A claim against the validity of a Will is brought against the executor(s). The executors should inform any beneficiaries under the Will about the potential claim and it is likely that they may be joined as defendants in the claim going forward. The executor(s) must act in the interests of the estate and the beneficiaries and provide information to assist with the claim. They should agree not to continue to distribute the estate until the claim is dealt with. They will be bound by any agreement reached in relation to whether the Will is valid or not, or any settlement agreed between the parties.
Sometimes, the executors and also beneficiaries and in this case there can be a conflict in their position and legal advice should be sought to protect both positions.
It is generally more difficult to contest a will after probate has been granted. However, there may be exceptions in certain circumstances, such as if there is new evidence that was not available at the time of probate.
Contesting a will is risky. If you lose the case, you may be ordered to pay the legal costs of the other side, which can be substantial. Additionally, contesting a Will can be emotionally draining and time-consuming.
The burden of proof in a Will contest lies with the person challenging the Will. This means that you must prove your case on a balance of probabilities. This means that the court must be more likely than not to believe your version of events.
You will need compelling evidence such as :-
• Medical records - to demonstrate that the deceased lacked mental capacity at the time the will was made.
• Evidence – often, a statement from the person who drafted the Will, together with relevant documentation from their file; particularly contemporaneous attendance notes of the discussions had with the testator at the time the Will instructions were given.

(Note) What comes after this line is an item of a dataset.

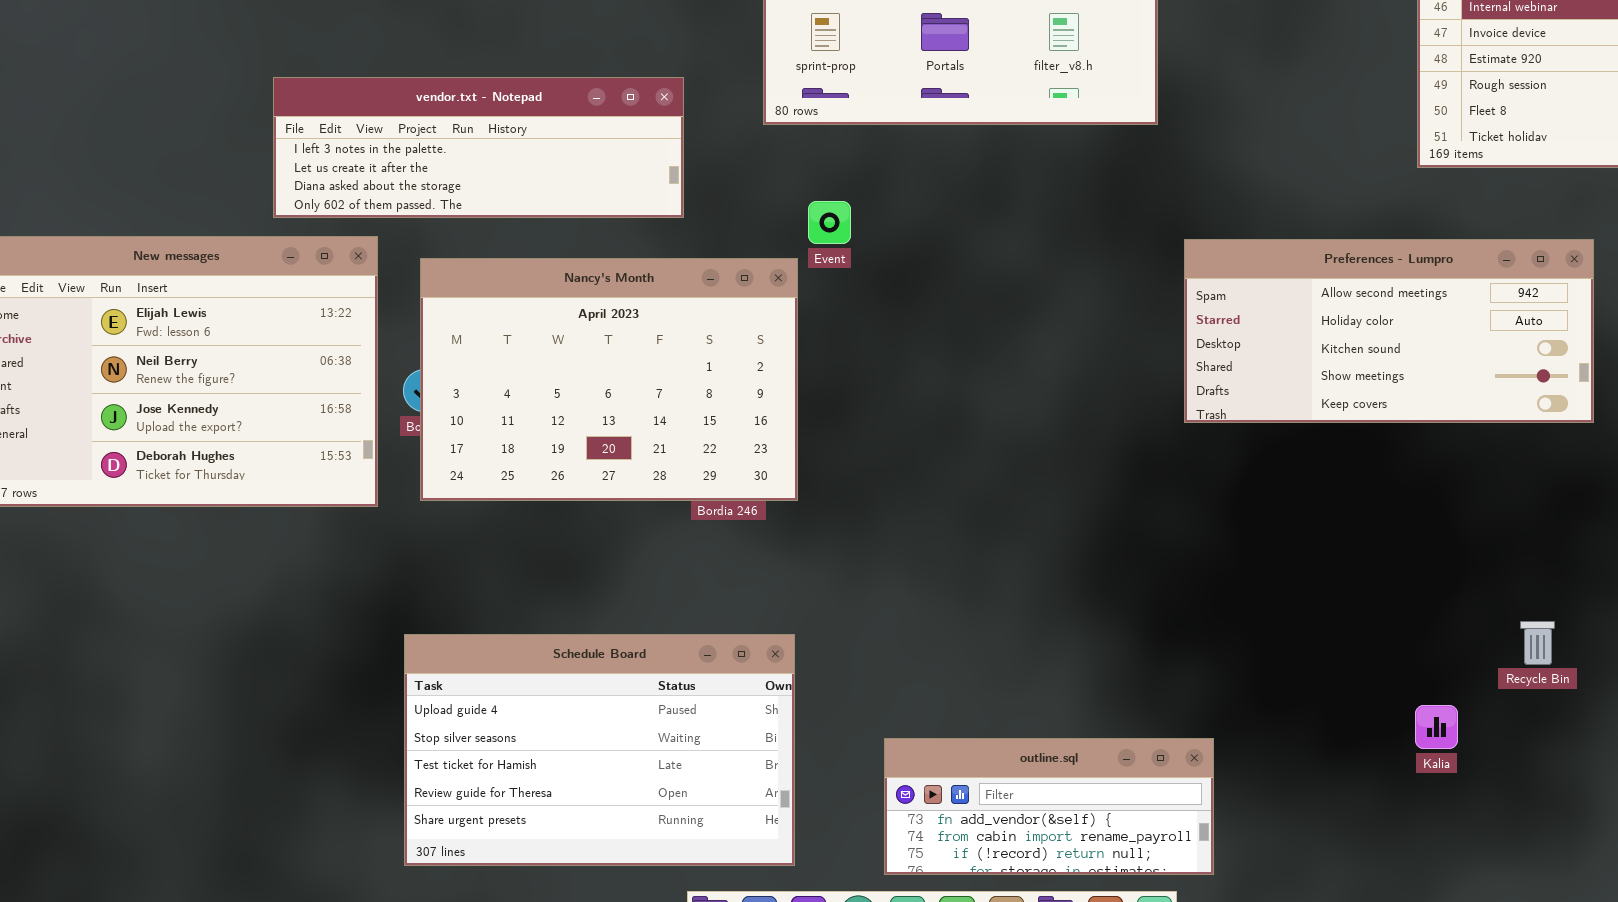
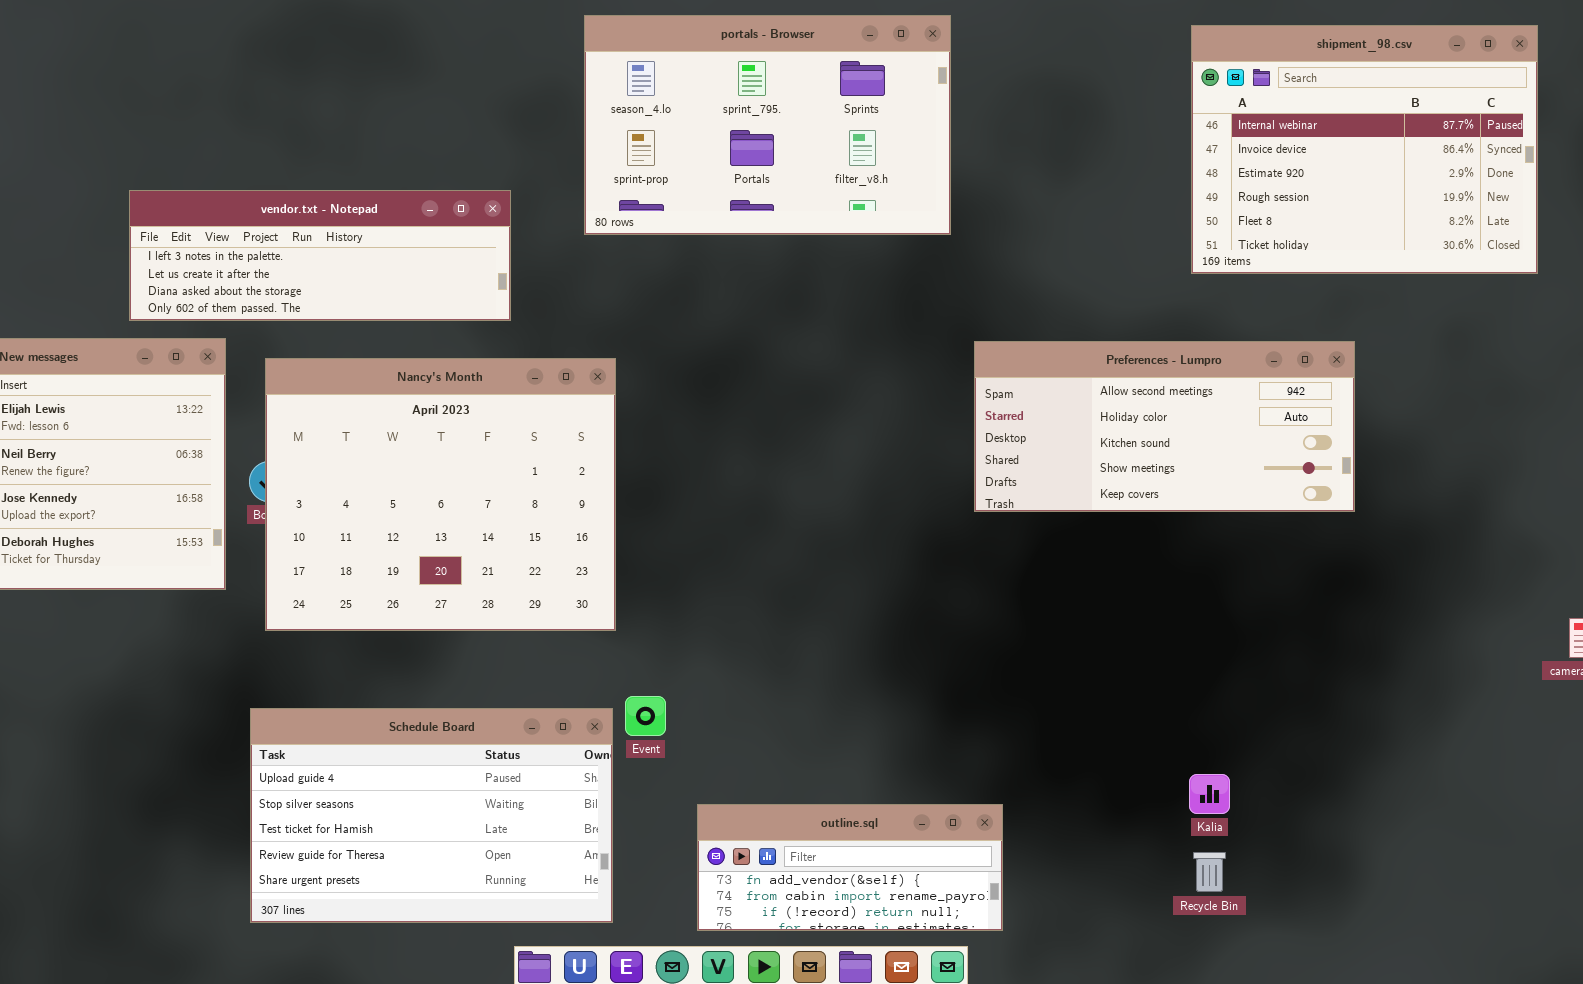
Event: [808,201,851,244] -> [625,696,666,736], moved
Nancy's Month: [420,258,798,501] -> [265,358,616,631], resized
Recycle Bin: [1520,621,1555,665] -> [1193,852,1226,892], moved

• Witness statements - statements from individuals who witnessed the deceased making the will or who observed their behaviour around the time the will was made.
• Financial records – may demonstrate that the deceased was financially vulnerable or under undue influence.

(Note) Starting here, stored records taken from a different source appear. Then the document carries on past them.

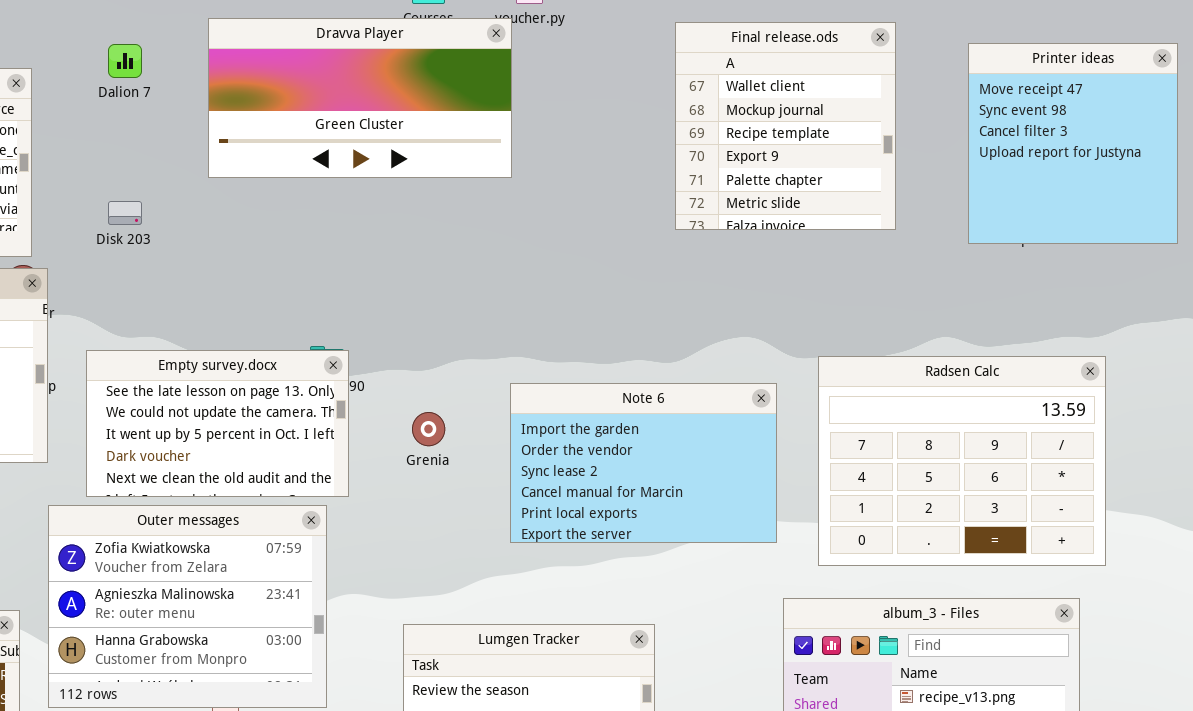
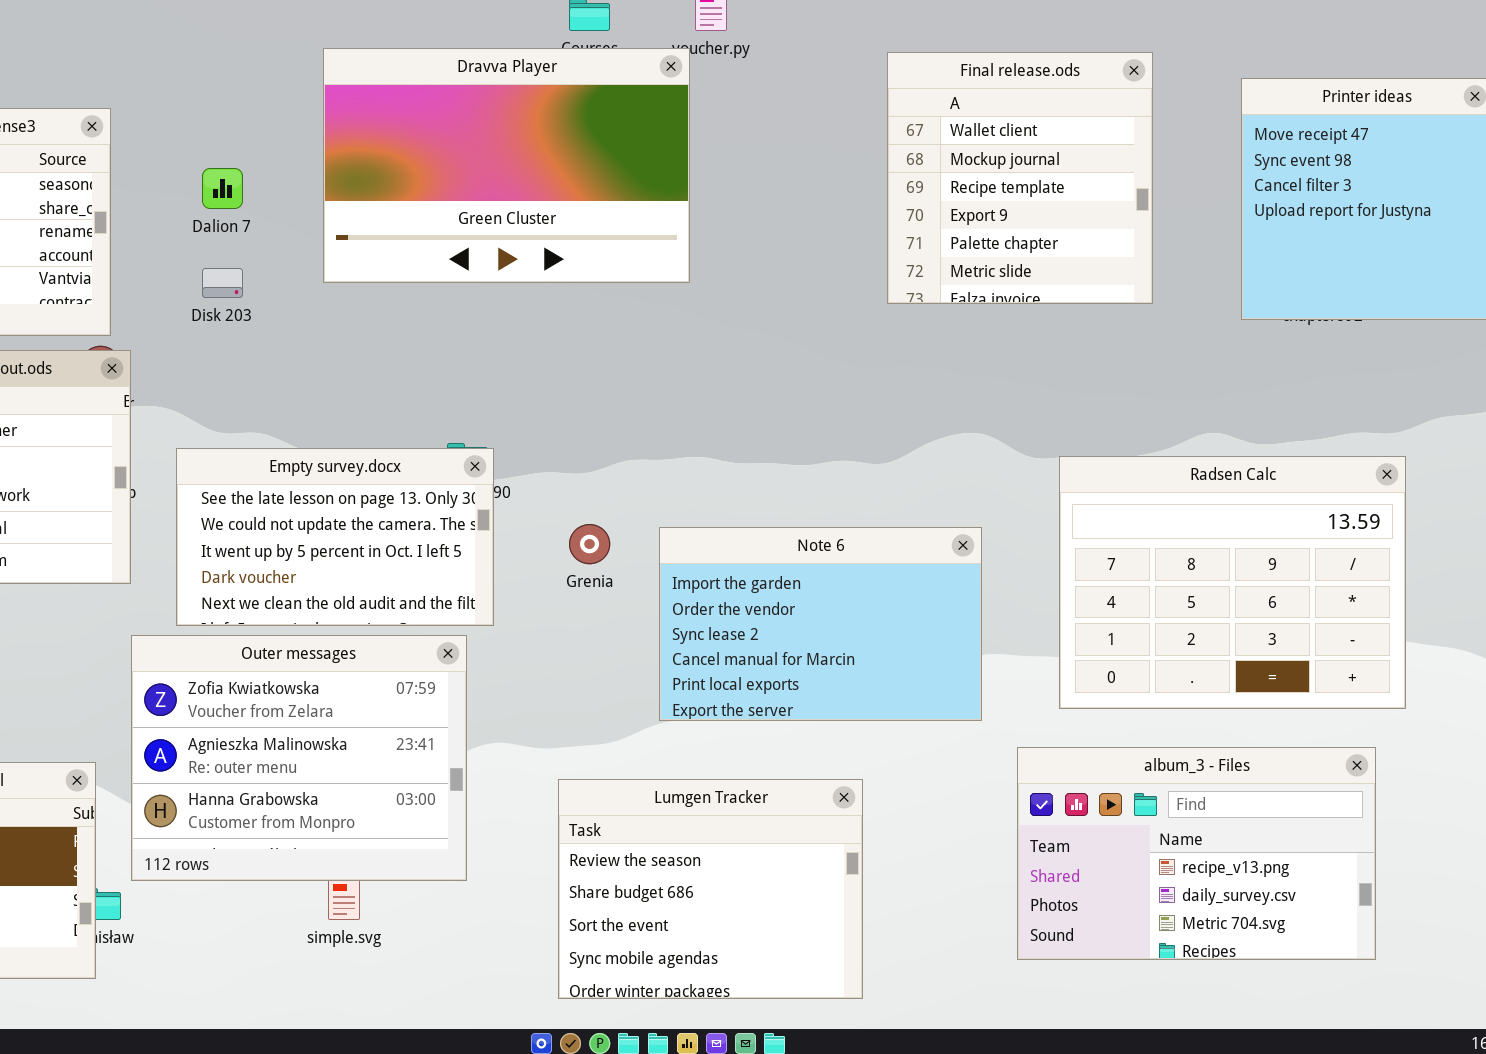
Dravva Player: [208,18,512,178] -> [323,48,690,283], resized
Dalion 7: [108,44,142,78] -> [202,168,243,209], moved
Note 6: [510,383,777,543] -> [659,527,982,721], moved

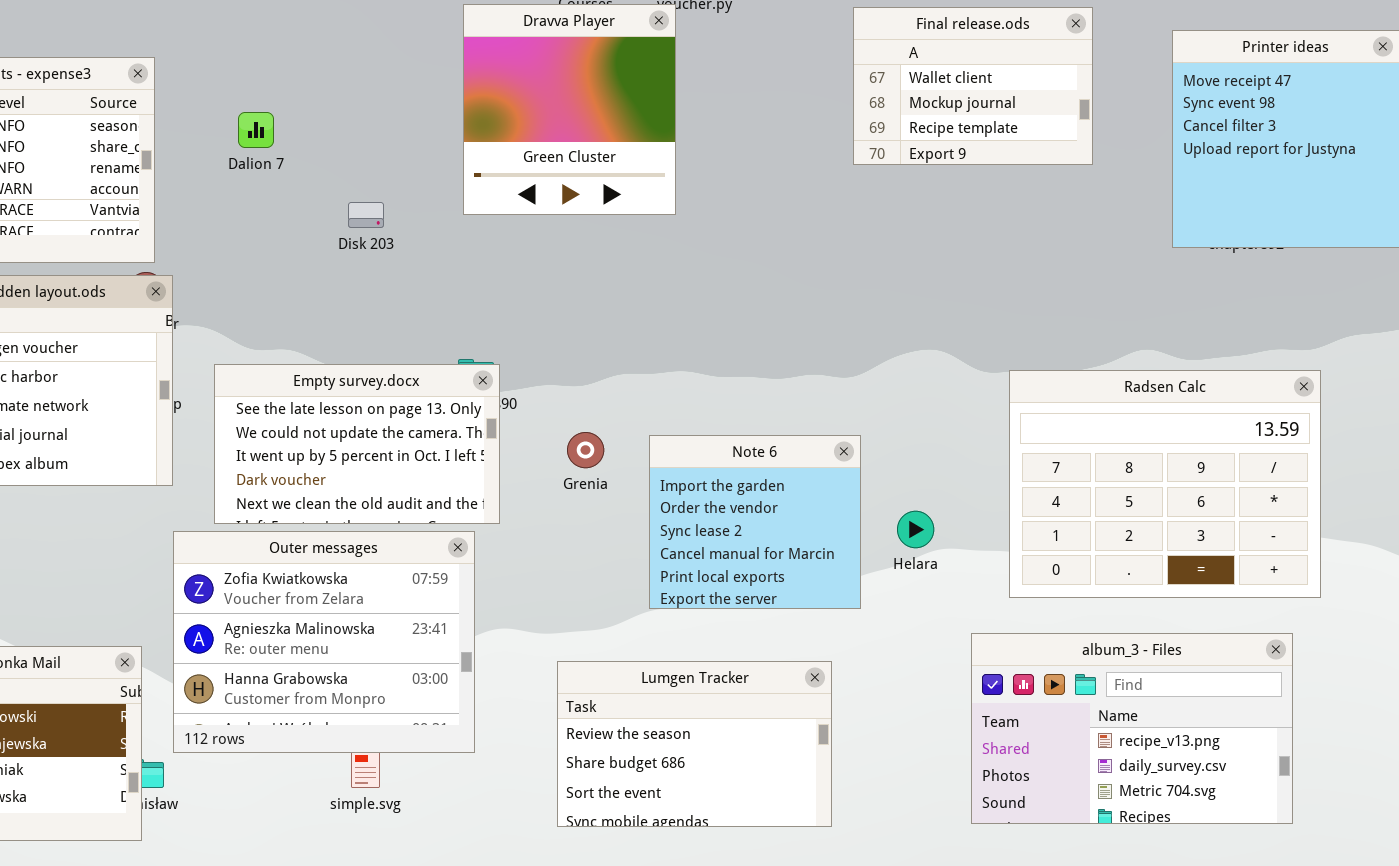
Dravva Player: [323,48,690,283] -> [463,4,676,215], resized
Final release.ods: [887,52,1153,304] -> [853,7,1093,165], resized
Disk 203: [202,268,243,298] -> [348,202,384,228], moved
Note 6: [659,527,982,721] -> [649,435,861,609], resized
Lumgen Tracker: [558,779,863,999] -> [557,661,832,827], resized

• Letters, texts or emails - between the deceased and others can provide clues about their intentions.
Undue influence occurs when a person exerts excessive pressure or control over another person, causing them to make a decision that is not in their best interests. In the context of a will, undue influence can be a valid ground for contesting the will.
To prove undue influence, you must generally establish the following elements:
• A relationship of trust and confidence - there must have been a relationship between the deceased and the alleged influencer characterized by trust and reliance. This could be a relationship between a parent and child, a spouse, or a caregiver and the person they care for.

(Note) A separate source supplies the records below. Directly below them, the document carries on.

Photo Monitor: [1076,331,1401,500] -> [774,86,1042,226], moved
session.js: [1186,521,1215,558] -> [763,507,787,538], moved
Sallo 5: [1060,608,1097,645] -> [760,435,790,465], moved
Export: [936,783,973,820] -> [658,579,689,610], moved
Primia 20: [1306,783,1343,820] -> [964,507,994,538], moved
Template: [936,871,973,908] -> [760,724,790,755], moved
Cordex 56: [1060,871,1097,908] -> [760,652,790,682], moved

• Suspicious circumstances - evidence could include the deceased being isolated from friends and family, who drafted the will, the state of mind or health of the deceased or the deceased's previously expressed intentions.
• A causal link - you must prove that the undue influence caused the deceased to make the will. This can be difficult to do, as it requires demonstrating that the deceased would have made a different will if they had not been influenced.